Jeffrey Everett is a brilliant artist. His skill is indisputable, and his style is one which I love and would seek to emulate.

In this example, my main focus was on developing Adobe Illustrator brushes that can "feather" shapes in an almost an engraving style. The strong blocks of colour with these line details are so suited to Illustrator, and come across as sleek and modern.
I altered the colours slightly, and introduced Ben-Day dots to give a comic book feel.

The work was started by tackling the more detail-defining layer in blue. The I would lock that layer and create a new one under it, labelled Pink. A 3rd level uses a crudely marked out base white shape for the face and body, which in had a final background layer beneath (the Ben-Day dots).

I created 3 artist brushes based on one shape - a narrow ellipse with left and right anchor points turned to sharp corners by changing the join style. Once I had a good medium brush with the settings shown in the screen grab below, I copied it twice and changed the min and max settings to make a thinner brush and a thicker brush. That worked really well, and allowed me to tackle this project which I have long since wished to try out.

I am very pleased with the result, but even more joyous about all that I learned by doing it!

Brush Settings

This was how the medium brush was set up


This was a quick illustration - practise in using the pencil tool and the blob brush in Adobe Illustrator. I slightly rushed the hands, but I was more interested in the shirt - using blend layers and opacity to create a layered slightly water colour effect. The map was fun to create - the land level was made using the pen tool, the "extruded" side was done really quickly with the blob brush on the immediate layer below - a nice hand drawn effect. The shadow of the body on the map again is a layer with a black-filled shape, blend mode was multiply and opacity set around 40%. This is a recreation of a piece that caught my eye which I saw on the Internet and I admired the style, which is often found in current news print media.

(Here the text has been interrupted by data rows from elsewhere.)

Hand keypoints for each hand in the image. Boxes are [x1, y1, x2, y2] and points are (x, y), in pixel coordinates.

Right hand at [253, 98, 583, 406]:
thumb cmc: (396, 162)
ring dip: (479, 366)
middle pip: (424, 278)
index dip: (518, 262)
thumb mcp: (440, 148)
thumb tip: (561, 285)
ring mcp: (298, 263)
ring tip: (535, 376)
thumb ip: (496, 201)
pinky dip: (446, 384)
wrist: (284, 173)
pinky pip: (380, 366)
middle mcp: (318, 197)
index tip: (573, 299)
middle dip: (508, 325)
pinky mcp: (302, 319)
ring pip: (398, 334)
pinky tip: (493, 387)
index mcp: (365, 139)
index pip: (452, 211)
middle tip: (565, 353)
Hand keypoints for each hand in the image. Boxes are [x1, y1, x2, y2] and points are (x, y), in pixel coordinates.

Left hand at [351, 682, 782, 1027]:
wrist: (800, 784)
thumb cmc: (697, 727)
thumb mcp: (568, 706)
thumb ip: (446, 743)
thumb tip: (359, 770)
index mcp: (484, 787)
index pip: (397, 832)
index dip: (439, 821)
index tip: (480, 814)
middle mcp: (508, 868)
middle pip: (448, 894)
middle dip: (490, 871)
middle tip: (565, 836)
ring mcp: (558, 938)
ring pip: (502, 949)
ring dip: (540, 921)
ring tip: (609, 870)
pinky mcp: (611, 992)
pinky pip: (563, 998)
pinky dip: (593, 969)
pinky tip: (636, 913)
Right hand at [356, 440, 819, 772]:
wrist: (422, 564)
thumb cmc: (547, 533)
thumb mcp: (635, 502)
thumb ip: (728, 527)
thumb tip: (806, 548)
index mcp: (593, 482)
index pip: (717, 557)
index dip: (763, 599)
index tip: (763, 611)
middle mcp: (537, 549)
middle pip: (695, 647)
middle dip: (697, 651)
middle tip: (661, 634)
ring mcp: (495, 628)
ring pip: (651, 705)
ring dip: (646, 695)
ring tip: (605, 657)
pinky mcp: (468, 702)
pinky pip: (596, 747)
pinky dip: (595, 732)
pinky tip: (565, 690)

This style of simple, colourful illustration is a current favourite of print media. I saw this original design and wished to recreate it to discover some of the techniques used. As well as the simple flowing lines and shapes, there is interesting use of gradient in areas, and also "noise" or texture to break up the large areas of colour and to add subtle interest. 

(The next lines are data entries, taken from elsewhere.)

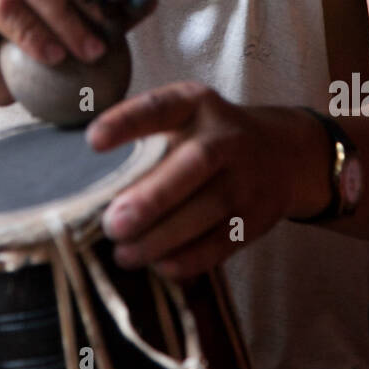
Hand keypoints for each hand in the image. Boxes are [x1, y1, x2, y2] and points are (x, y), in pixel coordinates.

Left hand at [86, 83, 327, 278]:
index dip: (127, 122)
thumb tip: (87, 185)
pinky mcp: (257, 217)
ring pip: (208, 209)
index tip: (93, 141)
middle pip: (195, 164)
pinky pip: (223, 243)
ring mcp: (247, 178)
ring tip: (124, 254)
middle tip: (112, 225)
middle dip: (153, 198)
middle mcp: (225, 137)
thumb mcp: (181, 117)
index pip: (160, 107)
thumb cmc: (204, 137)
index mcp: (195, 103)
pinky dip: (190, 259)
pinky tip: (160, 265)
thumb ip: (144, 140)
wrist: (280, 154)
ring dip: (164, 237)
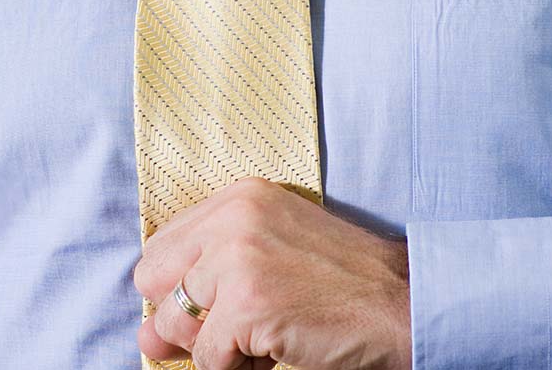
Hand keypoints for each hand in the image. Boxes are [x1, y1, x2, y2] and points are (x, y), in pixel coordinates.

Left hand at [133, 177, 410, 369]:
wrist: (404, 304)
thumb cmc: (344, 284)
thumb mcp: (273, 251)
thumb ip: (208, 279)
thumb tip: (147, 337)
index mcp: (238, 198)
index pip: (161, 250)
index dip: (181, 290)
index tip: (219, 305)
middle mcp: (231, 219)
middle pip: (152, 282)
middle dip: (184, 318)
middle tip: (235, 329)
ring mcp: (236, 261)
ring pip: (174, 324)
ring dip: (214, 347)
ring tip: (262, 338)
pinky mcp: (246, 306)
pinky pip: (208, 359)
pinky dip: (238, 368)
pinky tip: (277, 351)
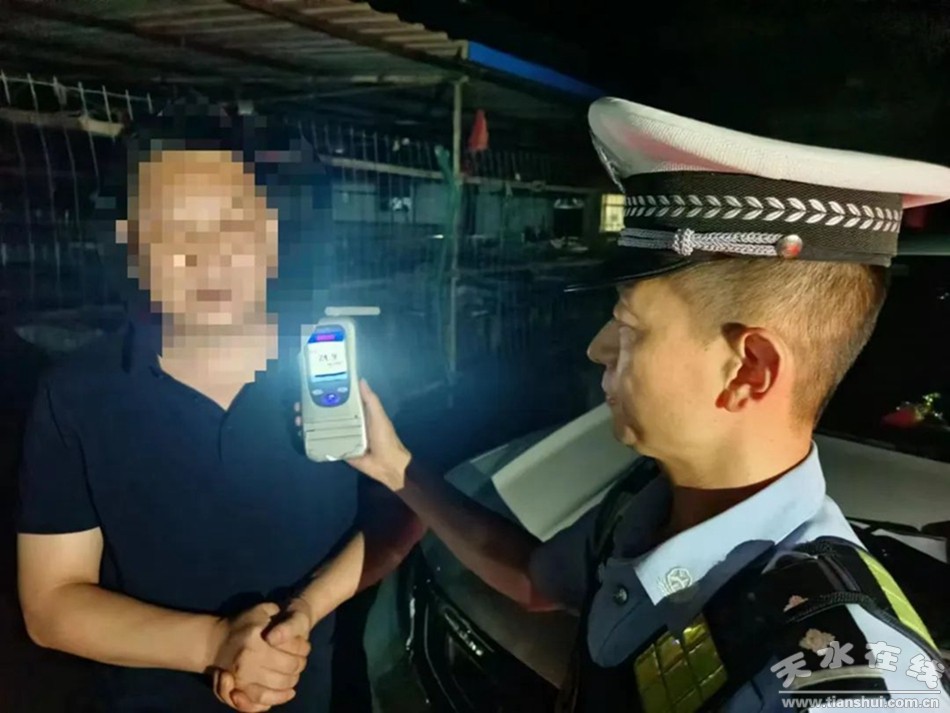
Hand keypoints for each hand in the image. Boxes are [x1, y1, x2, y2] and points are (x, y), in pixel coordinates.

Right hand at [210, 602, 309, 711]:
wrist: (215, 641)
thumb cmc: (243, 624)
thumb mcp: (260, 610)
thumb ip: (276, 612)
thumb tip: (286, 624)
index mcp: (255, 637)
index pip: (292, 647)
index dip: (304, 647)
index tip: (306, 646)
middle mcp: (248, 658)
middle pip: (288, 667)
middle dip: (300, 665)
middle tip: (301, 661)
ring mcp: (242, 676)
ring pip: (278, 685)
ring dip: (292, 681)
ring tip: (295, 675)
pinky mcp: (239, 688)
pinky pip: (262, 699)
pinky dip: (278, 698)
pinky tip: (288, 693)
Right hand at [294, 380, 410, 490]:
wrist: (387, 464)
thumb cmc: (384, 438)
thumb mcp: (379, 416)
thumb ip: (370, 400)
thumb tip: (361, 380)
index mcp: (357, 413)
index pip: (339, 400)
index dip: (326, 394)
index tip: (312, 389)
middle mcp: (348, 423)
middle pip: (326, 413)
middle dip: (312, 409)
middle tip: (299, 406)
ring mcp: (342, 436)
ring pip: (322, 427)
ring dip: (309, 423)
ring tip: (298, 419)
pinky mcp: (339, 449)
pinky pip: (324, 443)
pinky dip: (313, 439)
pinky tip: (302, 435)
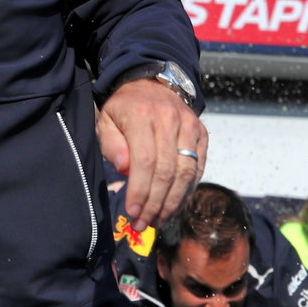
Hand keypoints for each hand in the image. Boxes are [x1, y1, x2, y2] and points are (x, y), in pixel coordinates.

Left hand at [98, 78, 206, 231]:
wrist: (151, 83)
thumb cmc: (124, 108)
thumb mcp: (106, 120)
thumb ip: (111, 144)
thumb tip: (125, 169)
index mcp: (141, 115)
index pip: (144, 161)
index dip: (140, 191)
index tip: (132, 213)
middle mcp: (169, 119)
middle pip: (167, 171)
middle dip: (155, 203)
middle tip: (144, 223)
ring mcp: (189, 125)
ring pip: (186, 172)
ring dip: (172, 202)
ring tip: (159, 219)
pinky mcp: (202, 132)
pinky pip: (198, 167)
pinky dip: (187, 190)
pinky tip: (174, 205)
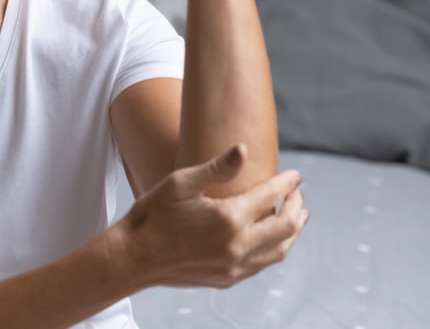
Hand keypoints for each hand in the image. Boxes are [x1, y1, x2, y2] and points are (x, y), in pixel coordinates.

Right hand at [114, 144, 306, 288]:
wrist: (133, 257)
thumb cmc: (152, 215)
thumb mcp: (180, 183)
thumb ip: (216, 168)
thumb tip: (243, 150)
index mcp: (229, 218)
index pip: (271, 196)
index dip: (287, 183)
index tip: (296, 175)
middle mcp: (237, 245)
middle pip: (285, 227)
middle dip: (296, 207)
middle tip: (297, 194)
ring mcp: (233, 266)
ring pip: (278, 250)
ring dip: (292, 232)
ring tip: (297, 218)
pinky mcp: (226, 279)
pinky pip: (261, 265)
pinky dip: (273, 249)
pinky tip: (271, 240)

A girl with laptop in the simple media article style. Two subtle use of gradients - one on the neck that goes from the face tone to a darker version, and also a metallic gradient on the components of the laptop.

Czech Art Nouveau painter and decorative artist Alphonse Mucha is a huge inspiration to me. I've wanted to examine his style and just how he creates these marvellous designs which seems to have given birth to the exciting Art Nouveau style. Drawn with Adobe Illustrator by me.

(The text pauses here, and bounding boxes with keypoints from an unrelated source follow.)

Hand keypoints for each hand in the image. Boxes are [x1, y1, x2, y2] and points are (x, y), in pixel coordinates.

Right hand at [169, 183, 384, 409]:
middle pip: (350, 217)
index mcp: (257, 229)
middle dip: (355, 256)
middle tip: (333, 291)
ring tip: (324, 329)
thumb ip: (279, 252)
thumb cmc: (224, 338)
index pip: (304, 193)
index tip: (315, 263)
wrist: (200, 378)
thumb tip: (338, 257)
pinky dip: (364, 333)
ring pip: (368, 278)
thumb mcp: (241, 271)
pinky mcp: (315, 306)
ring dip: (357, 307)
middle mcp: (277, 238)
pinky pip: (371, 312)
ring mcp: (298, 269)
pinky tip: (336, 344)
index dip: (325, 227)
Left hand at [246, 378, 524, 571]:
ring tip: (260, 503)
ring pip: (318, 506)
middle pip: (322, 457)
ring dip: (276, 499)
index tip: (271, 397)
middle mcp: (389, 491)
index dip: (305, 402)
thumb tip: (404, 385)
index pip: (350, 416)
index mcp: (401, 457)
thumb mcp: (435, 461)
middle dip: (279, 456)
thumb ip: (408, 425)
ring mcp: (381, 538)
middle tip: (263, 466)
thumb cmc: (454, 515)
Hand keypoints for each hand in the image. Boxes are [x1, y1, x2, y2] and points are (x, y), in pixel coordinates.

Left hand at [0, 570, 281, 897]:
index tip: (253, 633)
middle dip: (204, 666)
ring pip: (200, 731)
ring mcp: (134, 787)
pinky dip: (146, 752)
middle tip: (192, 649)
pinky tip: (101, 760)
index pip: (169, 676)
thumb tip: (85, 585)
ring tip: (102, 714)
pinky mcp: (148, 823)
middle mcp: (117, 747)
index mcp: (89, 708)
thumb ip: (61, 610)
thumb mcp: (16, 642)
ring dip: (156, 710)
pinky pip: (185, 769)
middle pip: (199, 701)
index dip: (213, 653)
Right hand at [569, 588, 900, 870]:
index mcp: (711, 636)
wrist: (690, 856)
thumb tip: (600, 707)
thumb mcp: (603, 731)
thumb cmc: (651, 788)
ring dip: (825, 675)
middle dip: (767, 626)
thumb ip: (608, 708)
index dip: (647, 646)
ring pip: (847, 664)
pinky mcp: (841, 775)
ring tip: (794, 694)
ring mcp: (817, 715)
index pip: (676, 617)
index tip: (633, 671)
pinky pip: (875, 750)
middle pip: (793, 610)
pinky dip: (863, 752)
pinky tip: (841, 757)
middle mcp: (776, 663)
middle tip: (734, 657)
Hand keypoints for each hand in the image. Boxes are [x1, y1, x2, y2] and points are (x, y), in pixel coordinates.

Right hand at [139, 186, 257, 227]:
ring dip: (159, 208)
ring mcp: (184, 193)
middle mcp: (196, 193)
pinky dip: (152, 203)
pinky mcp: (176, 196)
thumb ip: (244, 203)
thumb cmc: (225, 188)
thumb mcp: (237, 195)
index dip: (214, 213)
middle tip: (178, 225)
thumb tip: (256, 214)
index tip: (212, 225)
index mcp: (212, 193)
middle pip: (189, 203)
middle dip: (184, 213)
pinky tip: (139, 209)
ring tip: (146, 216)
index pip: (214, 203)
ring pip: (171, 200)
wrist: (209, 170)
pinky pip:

What I found most satisfying was finding a way to draw the hair - using the Pen tool and then varying the width. Those strokes were then expanded into shapes, which in turn could be assigned a stroke. Before that last step, a pathfinder join on those shapes created the mesh.

This is a copy of a work from the music industry, if I recall. I spent a fair bit of time on the eyes - which are what our brains zone in on when we recognise something as a human face.

I particularly like the use of the hexagon background, with gradient ramp and cut out inner boarder. (Edit: the original image was used by Kasabian).

I love the look of clean well drawn Infographic elements. This 3D ribbon set of options came out so well! I used the shades of colour panel in Adobe Illustrator to get the right tone for the shaded part, which gives a lovely 3D depth to the graphic

This is a common style of background illustration for the theme of technology. There is something suggestive about the array of hexagons - perhaps similar to chemical models of molecules?

The blurred array of "lit/ unit" circles pushed into the background in Z-space, could be a LED display, or the bulb data display from earlier generations of technology. The colours are clean and cool.

Constructivism is a style that feels to modern, even though it's over a century old. These "Constructivist Arrows" are a recreation of a modern take on the style. The flow and energy is terrific, and the colour palette I used was from the Adobe Illustrator palette designed from this period and style.